*Problem to solve*: Take the data from its first line. Print each line exactly until the line containing "ottoman: present [390,783,603,982]" has been printed too.

(Records from a collection)
○ ○ ○ ○ ○

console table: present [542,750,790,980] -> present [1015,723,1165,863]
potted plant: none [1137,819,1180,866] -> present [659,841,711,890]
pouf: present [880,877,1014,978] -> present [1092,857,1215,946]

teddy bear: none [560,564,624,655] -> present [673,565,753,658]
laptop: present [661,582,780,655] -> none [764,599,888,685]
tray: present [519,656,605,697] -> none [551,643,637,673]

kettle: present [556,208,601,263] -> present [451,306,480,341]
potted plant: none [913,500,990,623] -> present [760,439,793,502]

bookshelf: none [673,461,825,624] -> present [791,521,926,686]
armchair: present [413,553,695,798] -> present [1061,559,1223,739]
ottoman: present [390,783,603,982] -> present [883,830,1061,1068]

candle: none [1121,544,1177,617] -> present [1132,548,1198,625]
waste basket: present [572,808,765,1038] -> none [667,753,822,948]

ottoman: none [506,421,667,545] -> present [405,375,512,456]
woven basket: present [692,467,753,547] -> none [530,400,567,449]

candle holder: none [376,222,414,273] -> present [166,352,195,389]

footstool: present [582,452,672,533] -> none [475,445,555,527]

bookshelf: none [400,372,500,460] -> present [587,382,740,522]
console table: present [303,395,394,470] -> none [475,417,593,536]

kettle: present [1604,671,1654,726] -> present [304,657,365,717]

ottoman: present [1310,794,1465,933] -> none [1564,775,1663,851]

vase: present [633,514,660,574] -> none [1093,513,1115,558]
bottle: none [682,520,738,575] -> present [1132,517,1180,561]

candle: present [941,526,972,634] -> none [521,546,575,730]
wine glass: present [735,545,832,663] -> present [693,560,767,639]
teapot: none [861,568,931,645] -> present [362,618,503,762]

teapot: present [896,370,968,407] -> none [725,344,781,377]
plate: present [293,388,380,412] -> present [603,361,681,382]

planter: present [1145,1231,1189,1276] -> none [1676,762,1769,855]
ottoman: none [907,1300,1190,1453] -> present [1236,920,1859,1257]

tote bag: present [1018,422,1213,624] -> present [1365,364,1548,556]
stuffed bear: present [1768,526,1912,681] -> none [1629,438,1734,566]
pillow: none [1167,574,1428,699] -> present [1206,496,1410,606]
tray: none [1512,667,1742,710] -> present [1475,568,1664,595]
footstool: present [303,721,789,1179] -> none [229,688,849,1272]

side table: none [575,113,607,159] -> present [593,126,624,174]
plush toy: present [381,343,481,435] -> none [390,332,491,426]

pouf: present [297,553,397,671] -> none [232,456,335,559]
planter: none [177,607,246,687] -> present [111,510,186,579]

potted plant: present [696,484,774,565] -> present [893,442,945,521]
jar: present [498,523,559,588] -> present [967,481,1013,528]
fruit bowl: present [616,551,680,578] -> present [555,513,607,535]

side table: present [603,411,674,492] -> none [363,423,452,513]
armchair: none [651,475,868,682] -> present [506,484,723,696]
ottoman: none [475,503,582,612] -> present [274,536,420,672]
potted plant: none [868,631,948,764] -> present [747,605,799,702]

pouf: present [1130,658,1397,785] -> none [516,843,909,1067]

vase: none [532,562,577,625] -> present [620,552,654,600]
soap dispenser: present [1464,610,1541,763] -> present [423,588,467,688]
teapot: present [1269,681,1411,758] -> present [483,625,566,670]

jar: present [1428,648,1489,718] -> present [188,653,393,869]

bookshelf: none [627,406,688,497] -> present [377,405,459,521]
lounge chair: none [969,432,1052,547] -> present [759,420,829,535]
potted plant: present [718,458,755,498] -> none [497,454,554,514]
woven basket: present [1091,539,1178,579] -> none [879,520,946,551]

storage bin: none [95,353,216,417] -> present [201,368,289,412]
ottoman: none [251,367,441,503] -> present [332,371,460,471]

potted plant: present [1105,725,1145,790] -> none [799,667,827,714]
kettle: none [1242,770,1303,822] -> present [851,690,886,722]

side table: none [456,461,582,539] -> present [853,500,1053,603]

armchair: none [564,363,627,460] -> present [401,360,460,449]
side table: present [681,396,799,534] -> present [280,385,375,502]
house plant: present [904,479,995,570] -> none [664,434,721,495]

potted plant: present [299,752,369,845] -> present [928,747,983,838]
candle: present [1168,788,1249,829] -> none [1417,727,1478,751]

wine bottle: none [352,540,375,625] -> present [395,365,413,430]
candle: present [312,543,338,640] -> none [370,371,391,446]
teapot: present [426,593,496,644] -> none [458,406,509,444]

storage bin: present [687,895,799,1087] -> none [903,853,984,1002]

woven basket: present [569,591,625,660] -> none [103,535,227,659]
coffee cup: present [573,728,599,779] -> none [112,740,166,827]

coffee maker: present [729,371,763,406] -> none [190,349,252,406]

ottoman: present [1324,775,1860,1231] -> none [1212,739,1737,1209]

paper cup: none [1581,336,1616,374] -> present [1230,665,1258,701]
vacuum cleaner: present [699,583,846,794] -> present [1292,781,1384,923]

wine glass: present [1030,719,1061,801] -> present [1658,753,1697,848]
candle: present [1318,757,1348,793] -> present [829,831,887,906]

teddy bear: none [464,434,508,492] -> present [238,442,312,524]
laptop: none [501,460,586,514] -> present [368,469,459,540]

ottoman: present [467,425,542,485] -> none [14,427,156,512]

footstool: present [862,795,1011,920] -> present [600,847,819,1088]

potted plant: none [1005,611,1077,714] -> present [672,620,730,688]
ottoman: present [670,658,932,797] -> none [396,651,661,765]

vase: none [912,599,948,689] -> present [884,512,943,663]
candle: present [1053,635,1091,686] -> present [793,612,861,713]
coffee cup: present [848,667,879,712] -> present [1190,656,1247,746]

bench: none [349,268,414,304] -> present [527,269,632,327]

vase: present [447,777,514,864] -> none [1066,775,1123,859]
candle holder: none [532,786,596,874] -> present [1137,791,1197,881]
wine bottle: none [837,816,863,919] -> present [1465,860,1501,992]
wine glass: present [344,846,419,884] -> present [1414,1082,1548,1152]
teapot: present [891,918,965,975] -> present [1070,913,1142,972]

○ ○ ○ ○ ○

*Problem solution*:
console table: present [542,750,790,980] -> present [1015,723,1165,863]
potted plant: none [1137,819,1180,866] -> present [659,841,711,890]
pouf: present [880,877,1014,978] -> present [1092,857,1215,946]

teddy bear: none [560,564,624,655] -> present [673,565,753,658]
laptop: present [661,582,780,655] -> none [764,599,888,685]
tray: present [519,656,605,697] -> none [551,643,637,673]

kettle: present [556,208,601,263] -> present [451,306,480,341]
potted plant: none [913,500,990,623] -> present [760,439,793,502]

bookshelf: none [673,461,825,624] -> present [791,521,926,686]
armchair: present [413,553,695,798] -> present [1061,559,1223,739]
ottoman: present [390,783,603,982] -> present [883,830,1061,1068]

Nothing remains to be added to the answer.